FAQs about Shareholder Agreements
What is a shareholders’ agreement?
A shareholders’ agreement is a contract between the shareholders of a company that sets out their respective rights and obligations.
What should be included in a shareholders’ agreement
The key terms of a shareholders’ agreement will vary depending on the specific needs of the company and its shareholders, but typically it will include provisions relating to things like voting rights, board composition, Transferring Shares, Dividends, and so on.
What are the benefits of having a shareholder agreement?
A shareholder agreement can provide clarity and certainty for shareholders in relation to their rights, obligations and roles within the company. It can also help to resolve disputes that may arise between shareholders.
Do I need a lawyer to draft my shareholder agreement?
While you are not legally required to have a lawyer draft your shareholder agreement, it is recommended that you seek legal advice to ensure that your agreement is binding and covers all the bases.
How often should I review my shareholder agreement?

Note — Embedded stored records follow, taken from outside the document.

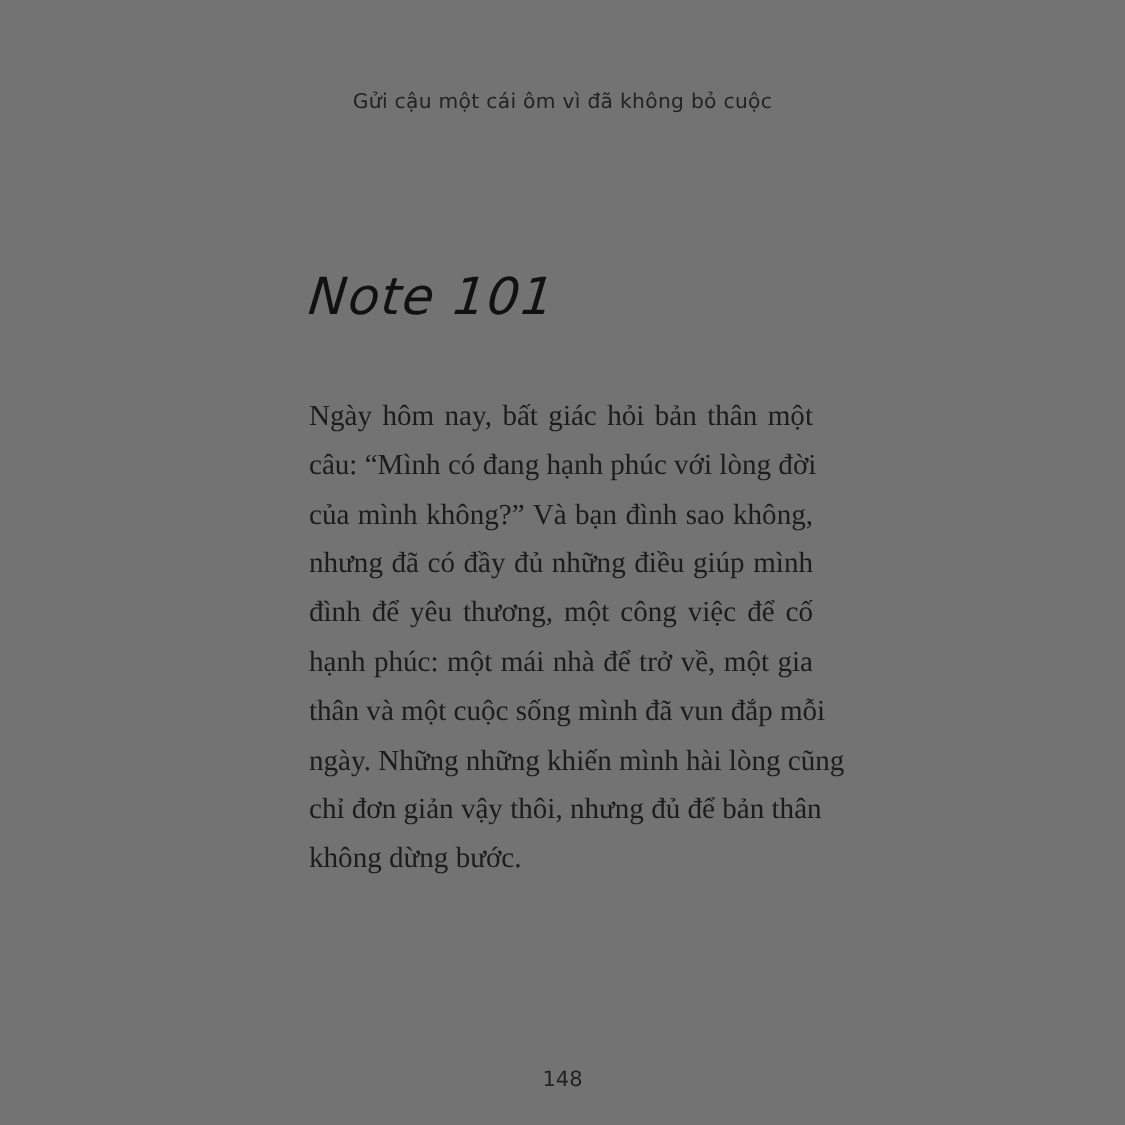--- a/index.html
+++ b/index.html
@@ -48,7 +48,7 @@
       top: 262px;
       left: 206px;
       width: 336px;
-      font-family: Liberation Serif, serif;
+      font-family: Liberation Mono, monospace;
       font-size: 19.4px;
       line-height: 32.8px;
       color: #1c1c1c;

You should review your shareholder agreement at least once every three years, or sooner if there are changes to the company structure or shareholding.
What happens if I don’t have a shareholder agreement in place?
If you don’t have a shareholder agreement in place, you may be exposing yourself to greater risk in the event of a dispute. A court may also order that one be drawn up in the event of a dispute, which can be costly and time-consuming. It’s generally advisable to have an agreement in place from the outset.
Is a shareholder agreement legally binding?
Yes, a shareholder agreement is a legally binding contract between the shareholders of a company.
How much does it cost to have a shareholder agreement prepared?
The cost of having a shareholder agreement prepared will vary depending on the complexity of the agreement and the number of shareholders involved. It is advisable to seek legal advice to ensure that the agreement meets your specific needs.
Can I change the terms of my shareholder agreement?
Yes, the terms of a shareholder agreement can be amended by unanimous consent of all shareholders. However, it is advisable to seek legal advice before making any changes to ensure that the agreement still meets your needs.
What happens if I breach my shareholder agreement?
If you breach your shareholder agreement, you may be liable for damages to the company and/or other shareholders. You may also be subject to disciplinary action by the company, including expulsion from the Board of Directors.
Can I get out of my shareholder agreement?
Yes, you can generally terminate your shareholder agreement by mutual consent of all shareholders. However, it is advisable to seek legal advice before terminating the agreement to ensure that all shareholders are aware of their rights and obligations.